Kemampuan membaca Intangible materials (materi yang tidak kasat mata dan tidak dapat tersentuh)
Membaca materi yang bisa disentuh oleh indera fisik dapat dilakukan oleh sebagian besar manusia dan memang inilah jalan yang harus ditempuh lebih dulu sebelum mengasah kemampuan untuk membaca materi yang tidak bisa disentuh atau tidak tertulis. Dan rasanya kebutuhan pengetahuan yang diperoleh dari materi tangible sudah bisa dipenuhi oleh hampir semua orang dari semua tingkatan.

──────

TUGAS YANG DIKERJAKAN =
1. Tuliskan kembali bagian teks tentang membaca materi intangible antara "Kemampuan membaca Intangible" dan "dari semua tingkatan.", termasuk kedua batas tersebut.
2. Menurut teks tentang membaca materi intangible, jalan apa yang harus ditempuh lebih dulu sebelum mengasah kemampuan membaca materi yang tidak bisa disentuh atau tidak tertulis?

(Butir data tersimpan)

──────

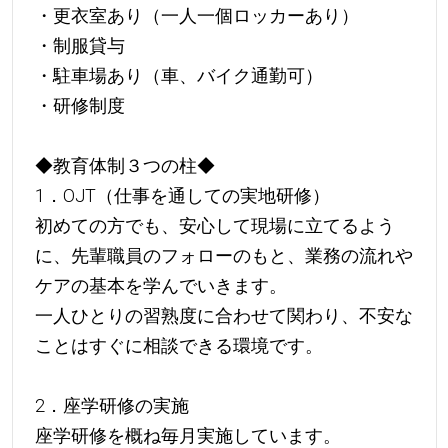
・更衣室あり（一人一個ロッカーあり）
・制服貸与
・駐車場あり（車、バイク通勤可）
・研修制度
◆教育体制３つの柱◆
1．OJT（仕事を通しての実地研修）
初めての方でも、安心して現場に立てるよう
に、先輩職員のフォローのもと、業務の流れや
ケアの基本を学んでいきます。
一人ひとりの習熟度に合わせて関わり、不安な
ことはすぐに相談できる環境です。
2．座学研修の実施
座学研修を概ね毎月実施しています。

──────

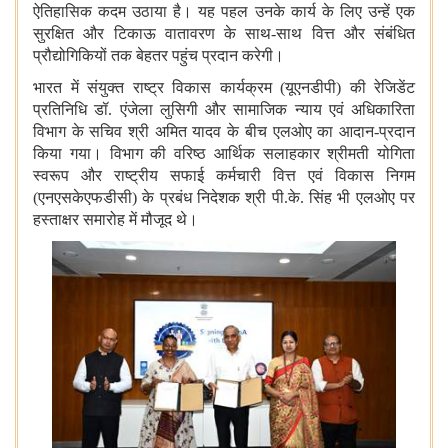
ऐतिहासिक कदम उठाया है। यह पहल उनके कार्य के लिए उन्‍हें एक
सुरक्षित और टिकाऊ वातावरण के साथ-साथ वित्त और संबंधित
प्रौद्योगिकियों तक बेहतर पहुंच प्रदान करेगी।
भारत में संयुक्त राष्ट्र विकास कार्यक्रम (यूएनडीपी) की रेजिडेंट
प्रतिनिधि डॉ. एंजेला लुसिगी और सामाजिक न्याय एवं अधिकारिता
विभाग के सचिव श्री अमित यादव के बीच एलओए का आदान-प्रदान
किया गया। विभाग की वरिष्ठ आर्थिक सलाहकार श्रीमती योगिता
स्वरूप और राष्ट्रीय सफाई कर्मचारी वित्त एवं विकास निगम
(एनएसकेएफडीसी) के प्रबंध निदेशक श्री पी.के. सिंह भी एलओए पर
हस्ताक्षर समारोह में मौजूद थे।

──────

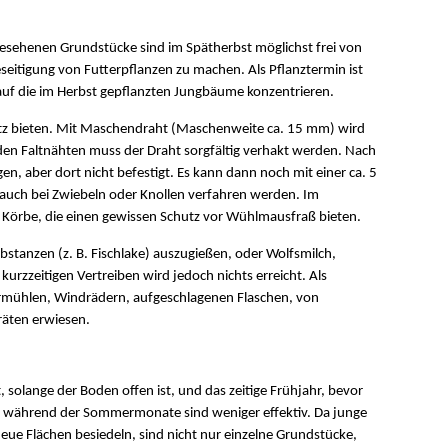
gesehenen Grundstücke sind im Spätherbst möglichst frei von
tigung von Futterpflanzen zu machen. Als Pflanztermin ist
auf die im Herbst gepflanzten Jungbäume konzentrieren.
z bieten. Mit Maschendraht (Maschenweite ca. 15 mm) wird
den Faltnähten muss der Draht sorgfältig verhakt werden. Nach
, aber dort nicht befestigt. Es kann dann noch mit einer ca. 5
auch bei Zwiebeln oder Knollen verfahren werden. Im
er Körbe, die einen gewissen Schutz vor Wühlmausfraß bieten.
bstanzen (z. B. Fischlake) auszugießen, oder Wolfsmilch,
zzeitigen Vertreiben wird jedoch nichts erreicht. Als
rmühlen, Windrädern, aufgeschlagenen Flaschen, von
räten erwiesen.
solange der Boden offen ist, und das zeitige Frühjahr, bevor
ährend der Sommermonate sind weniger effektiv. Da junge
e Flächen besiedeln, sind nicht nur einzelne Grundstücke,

──────

JAWABAN TIAP TUGAS =
1.
Kemampuan membaca Intangible materials (materi yang tidak kasat mata dan tidak dapat tersentuh)
Membaca materi yang bisa disentuh oleh indera fisik dapat dilakukan oleh sebagian besar manusia dan memang inilah jalan yang harus ditempuh lebih dulu sebelum mengasah kemampuan untuk membaca materi yang tidak bisa disentuh atau tidak tertulis. Dan rasanya kebutuhan pengetahuan yang diperoleh dari materi tangible sudah bisa dipenuhi oleh hampir semua orang dari semua tingkatan.

2. Membaca materi yang bisa disentuh oleh indera fisik.